» **ACTIVITY**:
Exact reproduction of the listing is required. Pictures are not reproduced.
*** Opening INFORMATION SUPPLIED ***
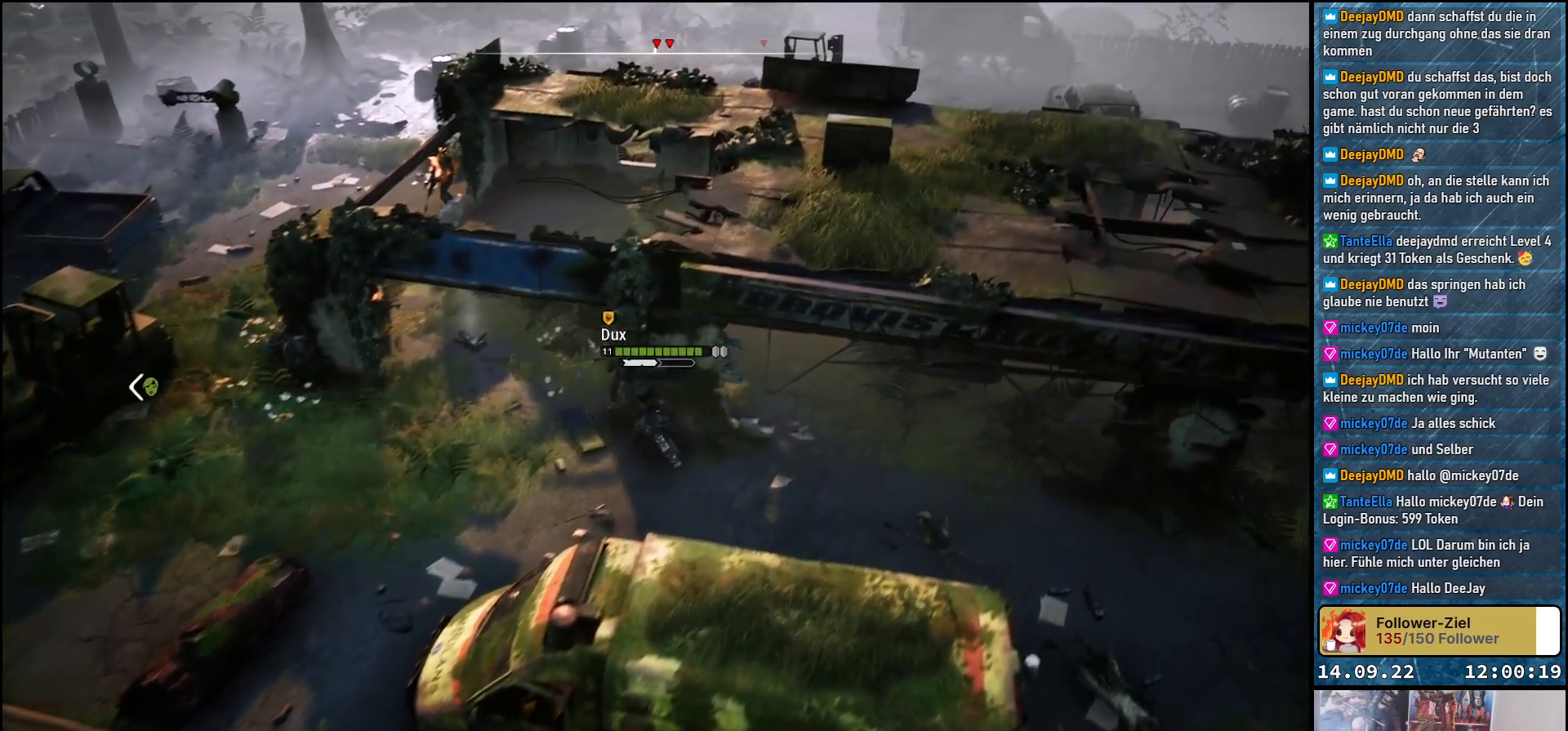
{"buttons": [], "left_stick": "center", "right_stick": "center", "events": []}
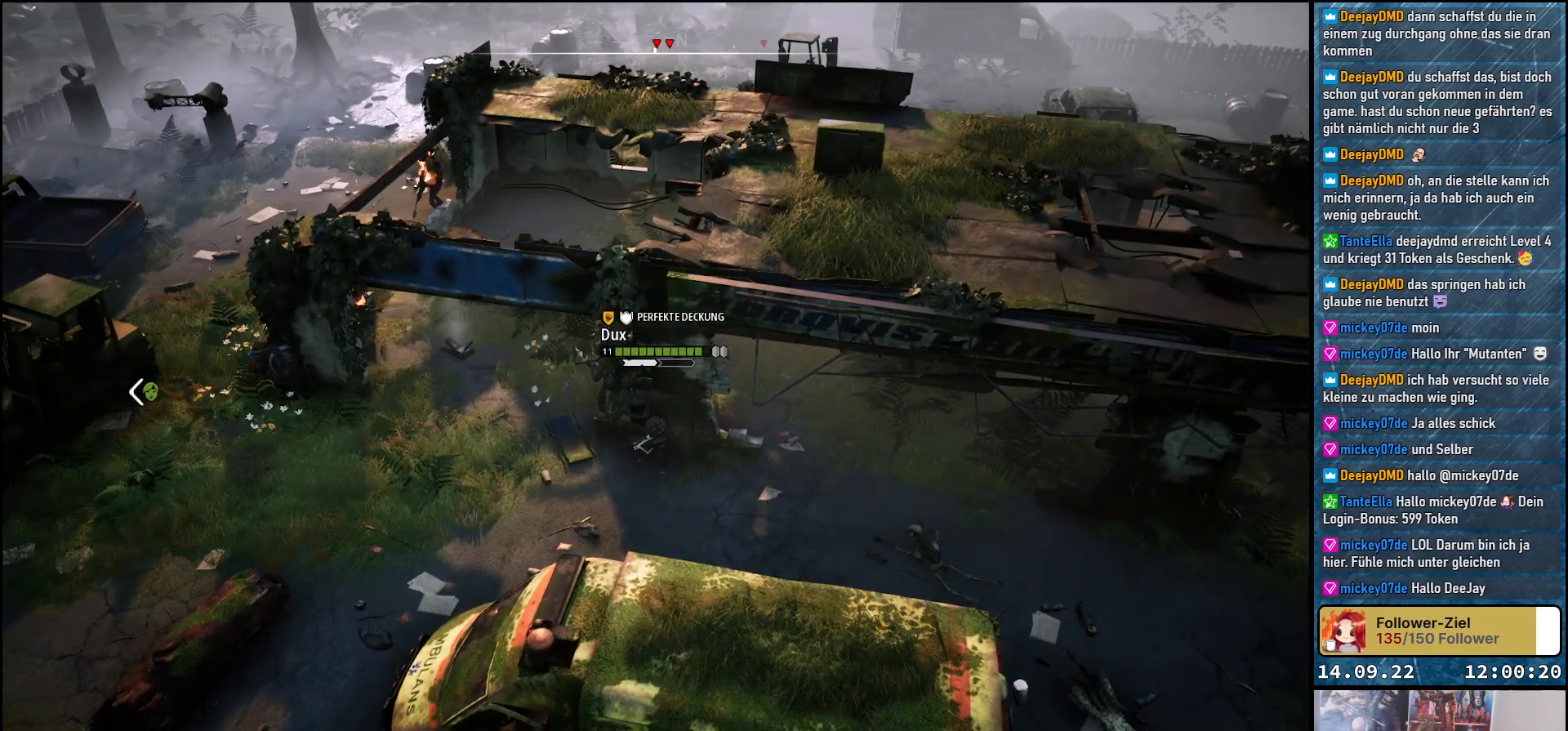
{"buttons": [], "left_stick": "center", "right_stick": "down-left", "events": [[100, "right_stick", "down-left"]]}
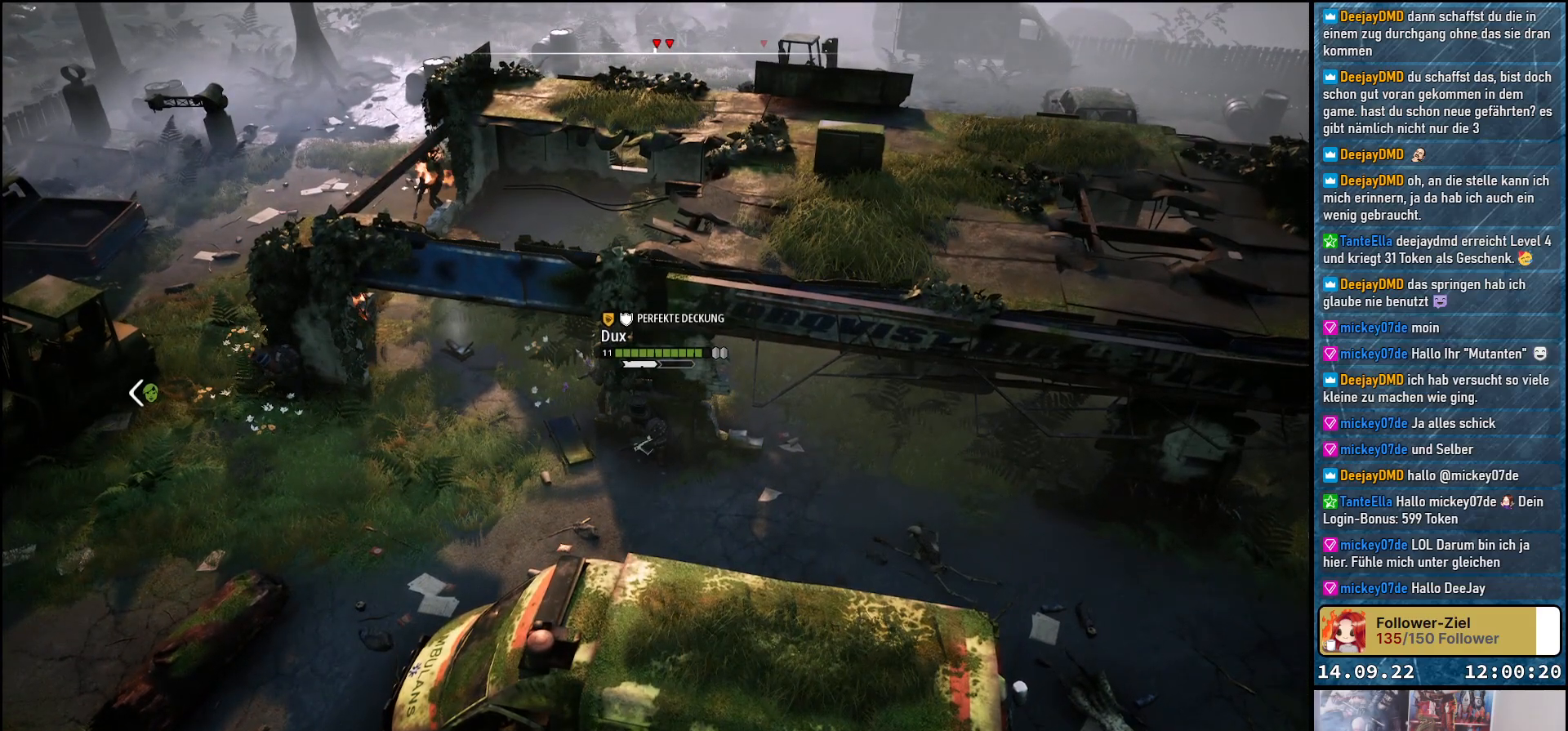
{"buttons": [], "left_stick": "center", "right_stick": "center", "events": [[200, "right_stick", "center"]]}
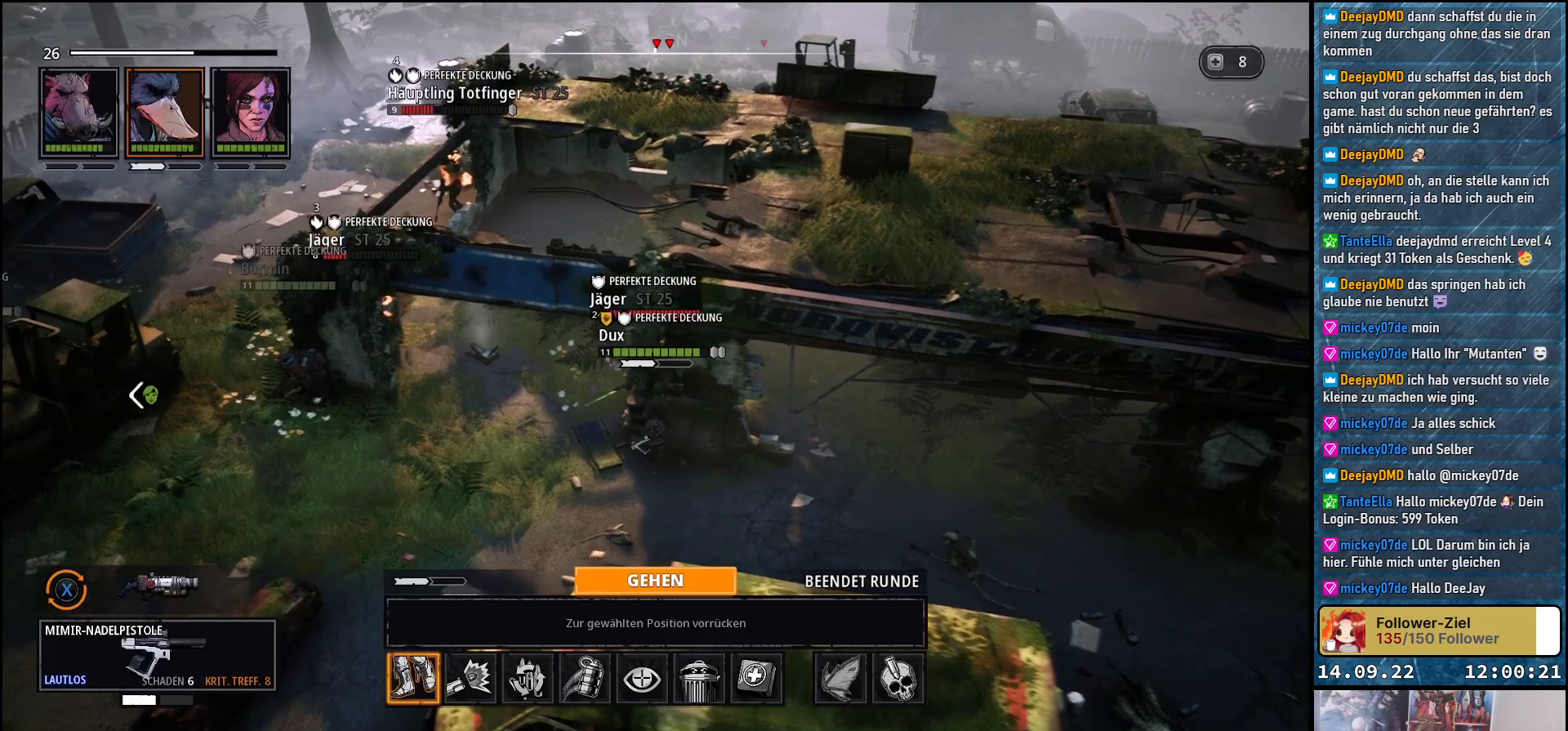
{"buttons": [], "left_stick": "center", "right_stick": "center", "events": [[217, "DPAD_RIGHT", "down"], [300, "DPAD_RIGHT", "up"]]}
*** Closing INFORMATION SUPPLIED ***
» **ANSWER BOX**:
{"buttons": [], "left_stick": "center", "right_stick": "center", "events": []}
{"buttons": [], "left_stick": "center", "right_stick": "down-left", "events": [[100, "right_stick", "down-left"]]}
{"buttons": [], "left_stick": "center", "right_stick": "center", "events": [[200, "right_stick", "center"]]}
{"buttons": [], "left_stick": "center", "right_stick": "center", "events": [[217, "DPAD_RIGHT", "down"], [300, "DPAD_RIGHT", "up"]]}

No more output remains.